Kentucky Physicians Health Foundation
A component of your contract with the Kentucky Physicians Health Foundation is professional accountability, which is accomplished through interval communication between the Foundation and a contact at your worksite.
The professional accountability contact is usually chosen by either the participant or by their employer. An appropriate choice for this responsibility is someone that routinely observes you in the workplace setting. In order to ensure open and honest communication, your professional accountability contact should not be a family member, significant other or someone who is either a subordinate or an employee of the participant.
In the event that no appropriate supervisor is available in your immediate worksite, the Foundation may request professional accountability reports from agencies in which you hold active privileges.
Please provide Beth Bell, in the Foundation's office, all pertinent contact information for your professional accountability supervisor. This includes: full name and suffix, title, company, mailing address, phone number and email address. This information should be supplied to our office no later than two weeks (14 days) after you sign your contract package.

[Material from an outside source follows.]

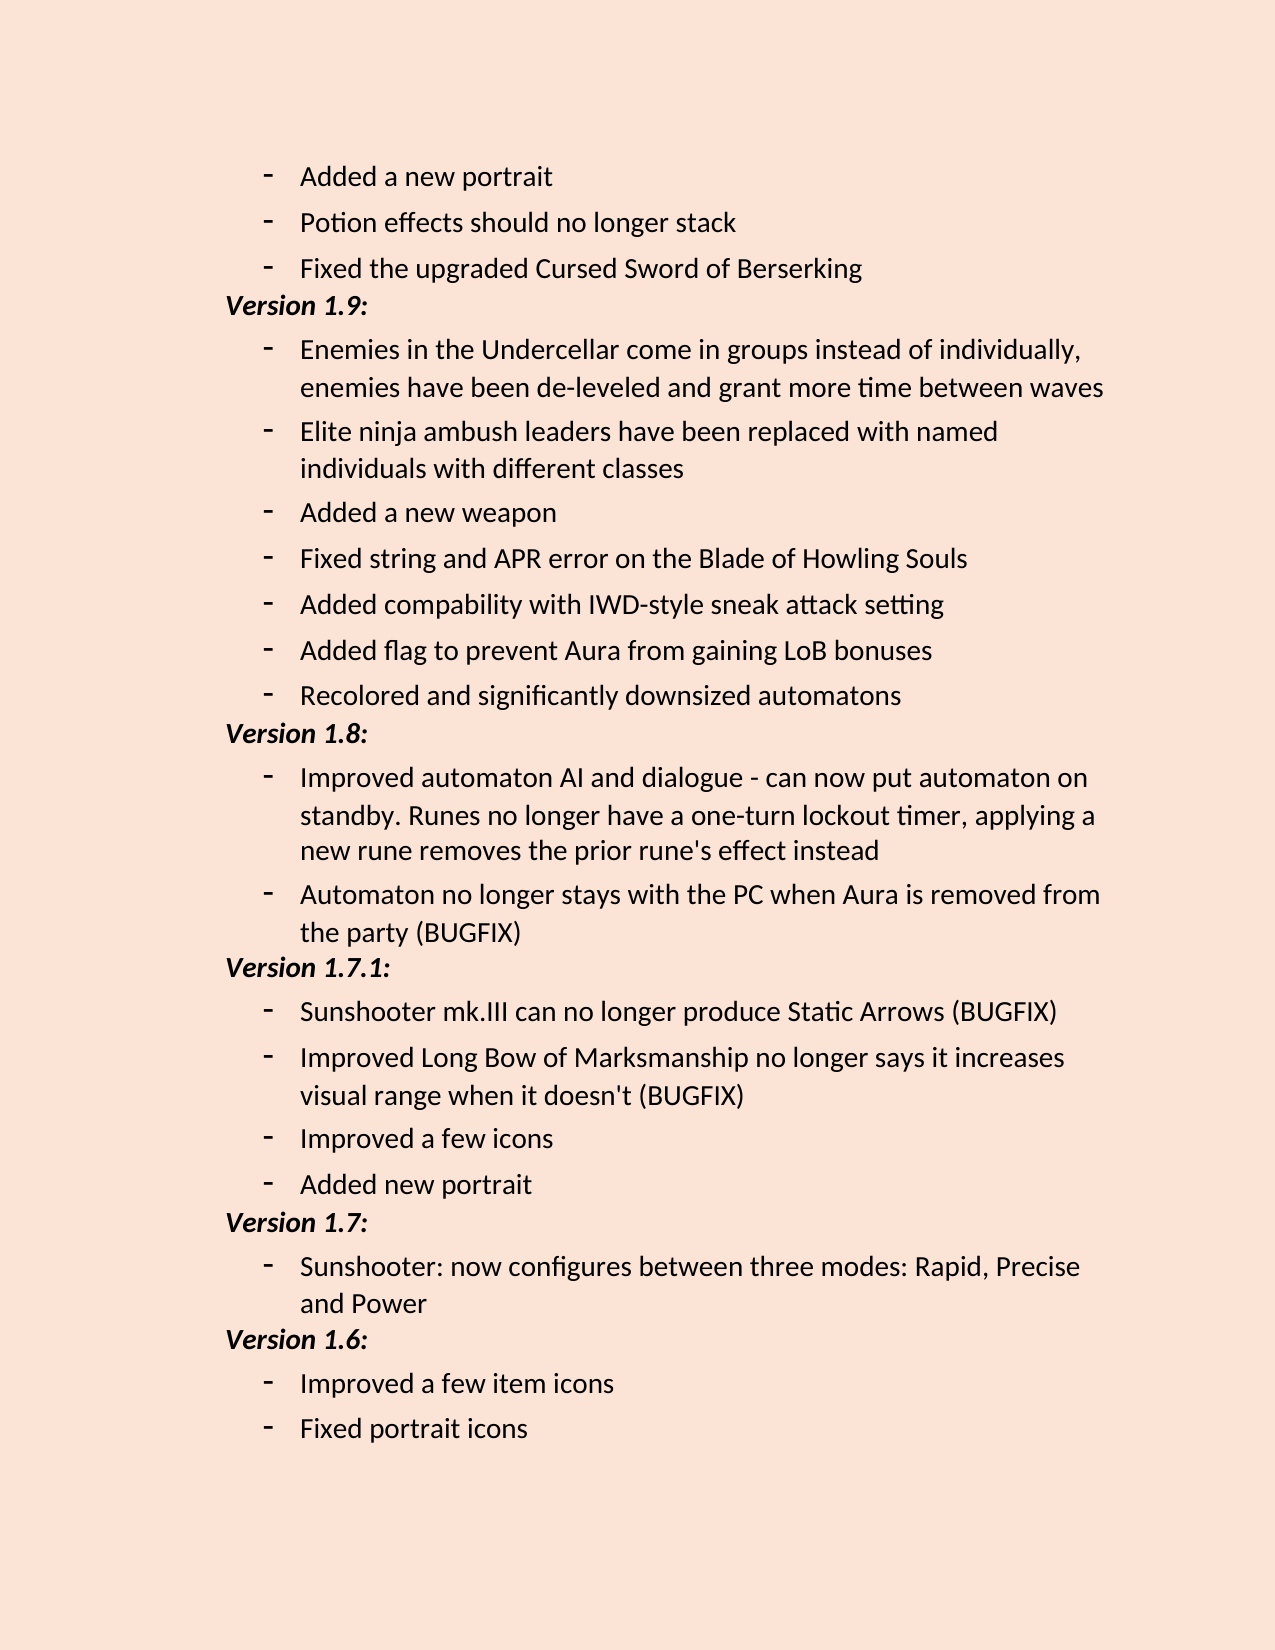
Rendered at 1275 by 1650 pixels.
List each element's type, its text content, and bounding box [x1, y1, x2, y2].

You must provide your professional accountability contact with a copy of the Professional Accountability Supervisor Q&A Form below and your signed contract
The Foundation will send you an interval report regarding your compliance with our directives to any facility at which you hold active privileges. You will be expected to sign releases for these entities and notify the Foundation anytime you receive credentials at a new facility You will also be expected to provide this contact information to Beth Bell.